Marked sectoral disparities
Some sectors show good practices: trade and automotive repair (10.96 days),manufacturing (12.35 days) and mining and quarrying (11.91 days) are among the most virtuous. On the other hand, sectors such as human health and social action record significantly higher payment delays, with an average of 18.71 days.
An early warning indicator of failure
There is a close correlation between late payment and insolvency. In the months preceding their collapse, companies in difficulty show a marked deterioration in their payment behaviour. While not all companies in arrears go bankrupt, almost all those that do fail have seen their arrears worsen prior to their failure.
Improvement driven by small structures
VSEs and SMEs remain the most respectful of their commitments, with a notable improvement in the proportion of invoices paid on time. For their part, ETIs and Large Enterprises (GEs) are also making progress, but continue to weigh heavily in the overall picture of late payments, notably due to the often longer payment terms granted to them.

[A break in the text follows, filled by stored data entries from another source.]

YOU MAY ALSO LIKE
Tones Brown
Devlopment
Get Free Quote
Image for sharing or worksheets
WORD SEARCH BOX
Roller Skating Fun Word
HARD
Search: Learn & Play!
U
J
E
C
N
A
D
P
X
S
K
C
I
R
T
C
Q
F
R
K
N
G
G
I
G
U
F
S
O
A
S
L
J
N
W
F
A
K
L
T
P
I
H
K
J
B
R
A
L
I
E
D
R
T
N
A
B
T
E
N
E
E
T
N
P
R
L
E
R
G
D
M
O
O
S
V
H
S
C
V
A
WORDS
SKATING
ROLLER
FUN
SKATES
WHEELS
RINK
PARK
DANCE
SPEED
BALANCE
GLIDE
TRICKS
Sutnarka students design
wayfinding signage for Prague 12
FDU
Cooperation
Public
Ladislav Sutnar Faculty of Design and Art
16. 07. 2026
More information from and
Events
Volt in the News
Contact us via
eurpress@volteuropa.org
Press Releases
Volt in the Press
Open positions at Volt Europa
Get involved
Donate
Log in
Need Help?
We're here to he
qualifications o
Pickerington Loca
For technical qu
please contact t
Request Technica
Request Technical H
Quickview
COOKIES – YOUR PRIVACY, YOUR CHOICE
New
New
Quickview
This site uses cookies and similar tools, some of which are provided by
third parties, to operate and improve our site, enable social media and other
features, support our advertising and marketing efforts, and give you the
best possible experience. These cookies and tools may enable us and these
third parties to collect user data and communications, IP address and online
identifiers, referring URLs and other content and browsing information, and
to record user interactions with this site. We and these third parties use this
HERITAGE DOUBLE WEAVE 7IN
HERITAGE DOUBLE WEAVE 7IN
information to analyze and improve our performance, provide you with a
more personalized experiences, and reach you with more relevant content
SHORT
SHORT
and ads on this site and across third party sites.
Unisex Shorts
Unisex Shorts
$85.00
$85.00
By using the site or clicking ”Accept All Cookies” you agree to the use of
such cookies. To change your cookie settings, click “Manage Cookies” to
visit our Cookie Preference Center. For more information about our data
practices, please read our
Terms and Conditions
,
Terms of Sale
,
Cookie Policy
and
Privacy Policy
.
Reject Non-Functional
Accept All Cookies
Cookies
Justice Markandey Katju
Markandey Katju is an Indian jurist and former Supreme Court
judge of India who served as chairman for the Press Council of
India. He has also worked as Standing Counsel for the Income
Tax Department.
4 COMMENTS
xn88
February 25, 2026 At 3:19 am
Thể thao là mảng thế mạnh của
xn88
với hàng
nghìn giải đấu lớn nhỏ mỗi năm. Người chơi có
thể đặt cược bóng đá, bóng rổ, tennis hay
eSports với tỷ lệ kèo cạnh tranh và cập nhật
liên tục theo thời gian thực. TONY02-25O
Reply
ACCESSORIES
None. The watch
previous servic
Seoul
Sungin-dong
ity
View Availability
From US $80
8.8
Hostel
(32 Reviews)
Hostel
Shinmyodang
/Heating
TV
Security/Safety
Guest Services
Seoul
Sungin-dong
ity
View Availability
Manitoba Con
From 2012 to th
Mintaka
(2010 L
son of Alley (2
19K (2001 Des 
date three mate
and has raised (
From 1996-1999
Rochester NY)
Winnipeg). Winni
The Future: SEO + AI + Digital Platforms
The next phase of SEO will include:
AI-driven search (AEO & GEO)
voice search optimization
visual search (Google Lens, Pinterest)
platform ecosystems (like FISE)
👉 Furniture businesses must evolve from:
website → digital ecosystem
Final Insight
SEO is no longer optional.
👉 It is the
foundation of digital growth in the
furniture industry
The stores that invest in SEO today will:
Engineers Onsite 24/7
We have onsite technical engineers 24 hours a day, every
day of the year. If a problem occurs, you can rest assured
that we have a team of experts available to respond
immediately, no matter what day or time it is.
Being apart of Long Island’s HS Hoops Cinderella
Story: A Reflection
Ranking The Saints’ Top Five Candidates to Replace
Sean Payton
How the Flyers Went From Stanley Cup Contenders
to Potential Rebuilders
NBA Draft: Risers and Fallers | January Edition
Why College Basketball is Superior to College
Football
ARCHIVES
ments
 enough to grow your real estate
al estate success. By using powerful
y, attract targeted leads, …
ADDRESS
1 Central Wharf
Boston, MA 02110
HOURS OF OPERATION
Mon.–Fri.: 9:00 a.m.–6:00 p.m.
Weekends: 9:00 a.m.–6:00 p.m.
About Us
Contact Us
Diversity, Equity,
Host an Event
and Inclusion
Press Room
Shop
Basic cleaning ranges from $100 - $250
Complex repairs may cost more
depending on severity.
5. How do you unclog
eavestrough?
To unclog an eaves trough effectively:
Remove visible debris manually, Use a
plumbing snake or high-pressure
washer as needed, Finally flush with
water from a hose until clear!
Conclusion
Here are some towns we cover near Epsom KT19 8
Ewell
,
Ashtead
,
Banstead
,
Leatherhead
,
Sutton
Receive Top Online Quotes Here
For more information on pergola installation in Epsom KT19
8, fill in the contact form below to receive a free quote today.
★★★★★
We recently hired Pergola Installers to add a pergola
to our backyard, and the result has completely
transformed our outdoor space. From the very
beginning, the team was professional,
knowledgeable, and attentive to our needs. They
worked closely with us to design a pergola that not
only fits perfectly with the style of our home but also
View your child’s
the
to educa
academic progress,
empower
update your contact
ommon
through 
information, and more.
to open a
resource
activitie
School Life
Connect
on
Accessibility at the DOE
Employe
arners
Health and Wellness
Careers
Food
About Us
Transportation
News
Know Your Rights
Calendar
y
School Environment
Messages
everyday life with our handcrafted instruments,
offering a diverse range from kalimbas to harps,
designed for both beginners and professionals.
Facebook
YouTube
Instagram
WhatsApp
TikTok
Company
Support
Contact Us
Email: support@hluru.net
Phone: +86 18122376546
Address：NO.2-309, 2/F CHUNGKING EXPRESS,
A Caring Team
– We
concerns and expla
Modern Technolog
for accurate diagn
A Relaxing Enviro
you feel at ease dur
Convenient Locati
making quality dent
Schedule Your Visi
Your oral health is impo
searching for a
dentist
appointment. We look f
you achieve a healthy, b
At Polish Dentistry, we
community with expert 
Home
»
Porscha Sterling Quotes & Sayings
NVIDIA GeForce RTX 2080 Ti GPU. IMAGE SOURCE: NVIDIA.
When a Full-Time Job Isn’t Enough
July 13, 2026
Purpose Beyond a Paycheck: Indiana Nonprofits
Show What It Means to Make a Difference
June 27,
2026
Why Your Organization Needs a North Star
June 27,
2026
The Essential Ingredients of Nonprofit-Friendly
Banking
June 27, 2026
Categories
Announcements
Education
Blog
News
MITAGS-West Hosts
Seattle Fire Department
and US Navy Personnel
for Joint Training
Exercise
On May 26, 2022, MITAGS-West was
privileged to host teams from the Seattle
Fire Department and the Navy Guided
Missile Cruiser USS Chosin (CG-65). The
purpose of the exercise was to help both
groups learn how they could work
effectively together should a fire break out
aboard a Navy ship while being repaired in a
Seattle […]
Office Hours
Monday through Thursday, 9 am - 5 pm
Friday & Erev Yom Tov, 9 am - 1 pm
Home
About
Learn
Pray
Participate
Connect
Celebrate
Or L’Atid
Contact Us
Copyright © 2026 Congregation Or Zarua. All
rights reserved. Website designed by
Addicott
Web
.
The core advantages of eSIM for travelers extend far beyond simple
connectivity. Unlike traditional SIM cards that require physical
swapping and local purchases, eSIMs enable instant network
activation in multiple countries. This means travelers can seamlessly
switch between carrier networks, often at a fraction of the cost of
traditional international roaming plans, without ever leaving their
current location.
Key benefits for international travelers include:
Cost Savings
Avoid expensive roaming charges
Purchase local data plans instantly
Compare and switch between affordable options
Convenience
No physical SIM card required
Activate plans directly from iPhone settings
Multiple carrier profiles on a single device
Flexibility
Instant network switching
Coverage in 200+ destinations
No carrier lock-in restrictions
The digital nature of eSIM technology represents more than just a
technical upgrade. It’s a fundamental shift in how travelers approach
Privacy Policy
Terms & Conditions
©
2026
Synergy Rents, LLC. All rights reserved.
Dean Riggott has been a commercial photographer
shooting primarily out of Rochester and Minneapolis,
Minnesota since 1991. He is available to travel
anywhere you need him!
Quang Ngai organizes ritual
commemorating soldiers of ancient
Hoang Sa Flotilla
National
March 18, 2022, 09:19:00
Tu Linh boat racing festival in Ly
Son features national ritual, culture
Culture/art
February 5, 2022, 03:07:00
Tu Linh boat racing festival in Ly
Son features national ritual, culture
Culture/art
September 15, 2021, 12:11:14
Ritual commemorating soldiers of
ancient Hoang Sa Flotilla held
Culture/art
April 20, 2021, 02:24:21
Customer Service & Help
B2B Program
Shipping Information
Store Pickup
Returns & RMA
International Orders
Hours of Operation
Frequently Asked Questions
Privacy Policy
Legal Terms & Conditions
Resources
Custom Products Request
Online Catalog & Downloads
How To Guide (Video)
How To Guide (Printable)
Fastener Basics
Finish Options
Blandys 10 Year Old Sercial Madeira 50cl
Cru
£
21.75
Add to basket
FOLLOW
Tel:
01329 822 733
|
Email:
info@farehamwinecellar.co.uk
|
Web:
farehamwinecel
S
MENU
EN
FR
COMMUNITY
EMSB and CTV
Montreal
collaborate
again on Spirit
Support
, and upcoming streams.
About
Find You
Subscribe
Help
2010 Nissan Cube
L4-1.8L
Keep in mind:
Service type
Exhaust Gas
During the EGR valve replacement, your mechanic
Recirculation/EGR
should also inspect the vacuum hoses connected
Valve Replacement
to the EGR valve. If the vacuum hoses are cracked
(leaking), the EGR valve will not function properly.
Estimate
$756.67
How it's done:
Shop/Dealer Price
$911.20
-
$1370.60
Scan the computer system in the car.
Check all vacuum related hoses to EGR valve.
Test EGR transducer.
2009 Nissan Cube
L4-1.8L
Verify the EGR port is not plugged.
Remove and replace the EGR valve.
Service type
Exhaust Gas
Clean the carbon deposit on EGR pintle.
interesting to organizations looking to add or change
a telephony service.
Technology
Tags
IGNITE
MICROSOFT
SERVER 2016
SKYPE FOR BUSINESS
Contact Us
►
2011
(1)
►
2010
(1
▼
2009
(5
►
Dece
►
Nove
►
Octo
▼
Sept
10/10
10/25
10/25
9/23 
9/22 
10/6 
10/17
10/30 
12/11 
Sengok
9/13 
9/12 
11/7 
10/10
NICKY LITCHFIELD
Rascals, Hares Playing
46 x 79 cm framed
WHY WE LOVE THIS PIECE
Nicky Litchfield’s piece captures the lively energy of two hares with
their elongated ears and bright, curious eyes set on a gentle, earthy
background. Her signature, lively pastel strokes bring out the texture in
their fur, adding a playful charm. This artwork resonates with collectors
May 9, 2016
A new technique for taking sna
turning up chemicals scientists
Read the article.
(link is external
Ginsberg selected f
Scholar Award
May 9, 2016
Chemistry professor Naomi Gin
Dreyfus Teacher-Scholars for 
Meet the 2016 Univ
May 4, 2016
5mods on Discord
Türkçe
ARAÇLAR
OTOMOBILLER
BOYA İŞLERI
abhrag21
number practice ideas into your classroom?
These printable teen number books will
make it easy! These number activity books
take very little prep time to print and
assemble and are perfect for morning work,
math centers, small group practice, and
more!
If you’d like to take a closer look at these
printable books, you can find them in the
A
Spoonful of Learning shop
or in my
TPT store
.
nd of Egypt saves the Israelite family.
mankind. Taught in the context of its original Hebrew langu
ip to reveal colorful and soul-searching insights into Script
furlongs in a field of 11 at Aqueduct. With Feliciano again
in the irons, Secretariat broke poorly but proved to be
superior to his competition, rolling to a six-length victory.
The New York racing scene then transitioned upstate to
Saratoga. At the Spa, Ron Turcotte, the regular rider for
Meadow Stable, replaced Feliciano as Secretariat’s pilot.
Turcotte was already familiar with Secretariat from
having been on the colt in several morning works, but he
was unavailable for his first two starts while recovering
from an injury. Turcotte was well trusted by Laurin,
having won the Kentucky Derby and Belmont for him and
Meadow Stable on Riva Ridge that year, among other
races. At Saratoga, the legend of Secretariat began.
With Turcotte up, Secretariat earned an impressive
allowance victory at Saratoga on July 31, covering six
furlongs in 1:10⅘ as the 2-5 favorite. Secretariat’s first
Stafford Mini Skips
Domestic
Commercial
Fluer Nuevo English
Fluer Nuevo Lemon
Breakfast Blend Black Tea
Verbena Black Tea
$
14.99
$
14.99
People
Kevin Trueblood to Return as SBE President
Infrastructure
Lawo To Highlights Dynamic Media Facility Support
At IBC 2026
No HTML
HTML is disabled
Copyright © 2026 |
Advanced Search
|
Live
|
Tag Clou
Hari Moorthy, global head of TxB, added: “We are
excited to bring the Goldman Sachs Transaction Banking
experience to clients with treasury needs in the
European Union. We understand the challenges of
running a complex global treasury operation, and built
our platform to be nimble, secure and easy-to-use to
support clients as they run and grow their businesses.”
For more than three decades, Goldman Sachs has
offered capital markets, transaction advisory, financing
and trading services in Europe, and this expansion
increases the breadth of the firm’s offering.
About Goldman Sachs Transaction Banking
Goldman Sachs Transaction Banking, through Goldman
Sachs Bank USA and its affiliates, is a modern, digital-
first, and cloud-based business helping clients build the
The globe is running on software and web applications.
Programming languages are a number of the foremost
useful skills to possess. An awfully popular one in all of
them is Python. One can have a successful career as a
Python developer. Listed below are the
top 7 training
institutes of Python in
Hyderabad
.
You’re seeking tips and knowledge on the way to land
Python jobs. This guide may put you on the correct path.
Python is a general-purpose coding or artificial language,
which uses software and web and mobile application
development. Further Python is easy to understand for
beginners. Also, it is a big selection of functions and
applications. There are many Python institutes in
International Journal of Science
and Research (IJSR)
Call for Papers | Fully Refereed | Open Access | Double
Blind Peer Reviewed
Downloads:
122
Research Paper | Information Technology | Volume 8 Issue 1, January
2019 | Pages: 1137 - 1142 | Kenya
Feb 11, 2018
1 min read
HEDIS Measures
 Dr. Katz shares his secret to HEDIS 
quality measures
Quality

Prioritizing risk management
These observations are a reminder that monitoring payment behavior is an essential lever for preventing customer risk. Reinforcing payment term management, adopting effective tools for monitoring and reminders, and maintaining heightened vigilance are essential to avoid cash flow tensions and protect companies from insolvency.
Proactive payment management contributes to sustainable, responsible economic growth, promoting the financial stability of all businesses, large and small.